Councilmember Pamela Conley Ulich said candidate Steve Scheinkman had said the city gave away a million dollars.
“It is confusing to the community to say the city flat out gave away $1.5 million. That is not true. We will have City Manager Jim Thorsen put something together,” she said.
Thorsen said the agreement is on the website and he could put something together in “simple terms.”
Although several candidates have offered their critique of the Lumber Yard, only Scheinkman was called out by name Monday night.
Scheinkman was not allowed to defend his statements when he tried to do so while speaking on another agenda item.
But he managed to tell the council, “I stand by my comments.”
The council hopeful was contacted after the meeting for comment. “I find it disconcerting that the city council still does not seem to understand why the $1.5 million amendment to the lumber yard lease was a poor business decision. Far more troubling however, is the council’s confirmation that their failure to perform proper due diligence on the new city hall has now burdened the city with another unplanned $3 million dollars in additional debt. That a council meeting confronting such serious financial problems can exhaust its time with name-calling rather than addressing these issues directly only underscores the need to elect council members with both the financial expertise to avoid these problems and a common sense of public decorum,” he wrote in an email reply.

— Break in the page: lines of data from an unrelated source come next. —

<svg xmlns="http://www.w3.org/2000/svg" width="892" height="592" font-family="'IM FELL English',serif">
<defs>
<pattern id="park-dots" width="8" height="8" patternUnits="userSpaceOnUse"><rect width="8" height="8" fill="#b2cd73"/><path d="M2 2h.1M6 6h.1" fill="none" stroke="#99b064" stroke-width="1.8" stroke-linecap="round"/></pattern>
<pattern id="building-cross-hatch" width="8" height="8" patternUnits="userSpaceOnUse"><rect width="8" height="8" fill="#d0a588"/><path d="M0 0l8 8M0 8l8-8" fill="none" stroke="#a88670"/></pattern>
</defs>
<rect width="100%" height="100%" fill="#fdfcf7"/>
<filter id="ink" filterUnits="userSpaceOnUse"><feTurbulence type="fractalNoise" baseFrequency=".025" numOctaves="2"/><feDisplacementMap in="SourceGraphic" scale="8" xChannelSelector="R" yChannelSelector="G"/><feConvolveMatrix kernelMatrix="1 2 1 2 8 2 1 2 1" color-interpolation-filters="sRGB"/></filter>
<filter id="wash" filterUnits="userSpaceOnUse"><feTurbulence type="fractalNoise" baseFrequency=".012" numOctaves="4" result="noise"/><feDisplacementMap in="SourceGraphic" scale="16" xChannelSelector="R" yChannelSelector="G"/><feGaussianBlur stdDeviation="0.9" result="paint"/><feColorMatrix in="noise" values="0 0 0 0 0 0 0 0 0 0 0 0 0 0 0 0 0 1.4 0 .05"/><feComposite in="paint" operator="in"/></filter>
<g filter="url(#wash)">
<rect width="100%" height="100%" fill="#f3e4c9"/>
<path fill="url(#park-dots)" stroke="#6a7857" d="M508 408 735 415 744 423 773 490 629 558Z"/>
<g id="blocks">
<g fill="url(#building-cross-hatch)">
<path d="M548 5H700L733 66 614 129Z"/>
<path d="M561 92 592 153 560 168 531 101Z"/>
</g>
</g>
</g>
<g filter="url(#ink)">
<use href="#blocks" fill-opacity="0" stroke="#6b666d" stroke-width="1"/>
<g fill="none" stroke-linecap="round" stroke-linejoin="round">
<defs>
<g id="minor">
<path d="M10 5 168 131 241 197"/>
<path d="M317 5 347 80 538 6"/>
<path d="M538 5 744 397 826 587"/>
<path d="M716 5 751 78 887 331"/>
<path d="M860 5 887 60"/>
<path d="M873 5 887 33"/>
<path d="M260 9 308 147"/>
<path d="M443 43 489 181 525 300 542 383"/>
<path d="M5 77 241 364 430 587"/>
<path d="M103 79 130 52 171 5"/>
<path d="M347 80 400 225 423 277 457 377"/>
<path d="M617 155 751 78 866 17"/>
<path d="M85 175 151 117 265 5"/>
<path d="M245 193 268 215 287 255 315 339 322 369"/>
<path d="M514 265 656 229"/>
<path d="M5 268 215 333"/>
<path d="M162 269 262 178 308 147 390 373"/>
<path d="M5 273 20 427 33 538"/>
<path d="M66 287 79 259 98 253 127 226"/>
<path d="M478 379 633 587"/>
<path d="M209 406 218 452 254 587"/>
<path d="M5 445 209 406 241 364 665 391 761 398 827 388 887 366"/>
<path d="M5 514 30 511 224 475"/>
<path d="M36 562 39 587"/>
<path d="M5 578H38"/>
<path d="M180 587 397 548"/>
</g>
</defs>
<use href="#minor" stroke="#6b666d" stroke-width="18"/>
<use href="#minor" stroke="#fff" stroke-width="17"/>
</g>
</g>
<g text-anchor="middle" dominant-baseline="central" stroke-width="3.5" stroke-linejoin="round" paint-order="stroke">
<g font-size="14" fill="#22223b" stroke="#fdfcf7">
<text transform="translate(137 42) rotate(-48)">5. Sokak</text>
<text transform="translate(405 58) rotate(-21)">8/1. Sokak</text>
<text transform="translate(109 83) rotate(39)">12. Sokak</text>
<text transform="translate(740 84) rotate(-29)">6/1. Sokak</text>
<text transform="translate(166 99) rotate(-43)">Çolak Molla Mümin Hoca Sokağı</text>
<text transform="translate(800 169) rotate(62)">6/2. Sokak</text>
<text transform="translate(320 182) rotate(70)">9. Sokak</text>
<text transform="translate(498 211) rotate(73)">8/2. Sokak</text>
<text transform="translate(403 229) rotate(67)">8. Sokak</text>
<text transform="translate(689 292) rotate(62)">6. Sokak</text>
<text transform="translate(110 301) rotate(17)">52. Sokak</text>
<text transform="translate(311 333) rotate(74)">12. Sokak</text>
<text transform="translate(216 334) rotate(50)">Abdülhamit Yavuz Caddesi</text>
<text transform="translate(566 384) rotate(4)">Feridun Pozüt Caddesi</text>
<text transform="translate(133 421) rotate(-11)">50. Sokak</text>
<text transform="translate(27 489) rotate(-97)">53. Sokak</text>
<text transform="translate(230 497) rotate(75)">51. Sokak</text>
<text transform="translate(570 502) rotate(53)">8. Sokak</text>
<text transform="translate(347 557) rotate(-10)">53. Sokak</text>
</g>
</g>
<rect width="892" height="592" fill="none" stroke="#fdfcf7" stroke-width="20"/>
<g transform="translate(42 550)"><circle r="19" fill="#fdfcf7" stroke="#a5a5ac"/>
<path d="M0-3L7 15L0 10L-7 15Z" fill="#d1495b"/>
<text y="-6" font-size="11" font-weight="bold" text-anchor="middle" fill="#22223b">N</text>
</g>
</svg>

Council members didn’t let up the criticism. Mayor Sharon Barovsky, calling the campaign the “silly season,” scoffed at some of the candidates and said, “What great business men they are,” referring to some of the candidates’ questions about the city’s continuing use of Certificates of Participation to finance more and more expenditures. The total amount of the COPs and their costs is nearing $65 million.
“I’m going to buy a building with a $17 million mortgage and not a dime of taxpayers’ money,” said Barovsky, apparently re-ferring to the new city hall acquisition.
Talking about another aspect of the Lumber Yard deal, the mayor said the developer put in $24 million of improvements in the city-owned building. “It will be paid for. That is also true for city hall at the end of 30 years,” she said.
Barovsky concluded by saying the council also retired the 19 acres that could have become a much larger shopping center under a different scenario. “Leave us out of it,” she said.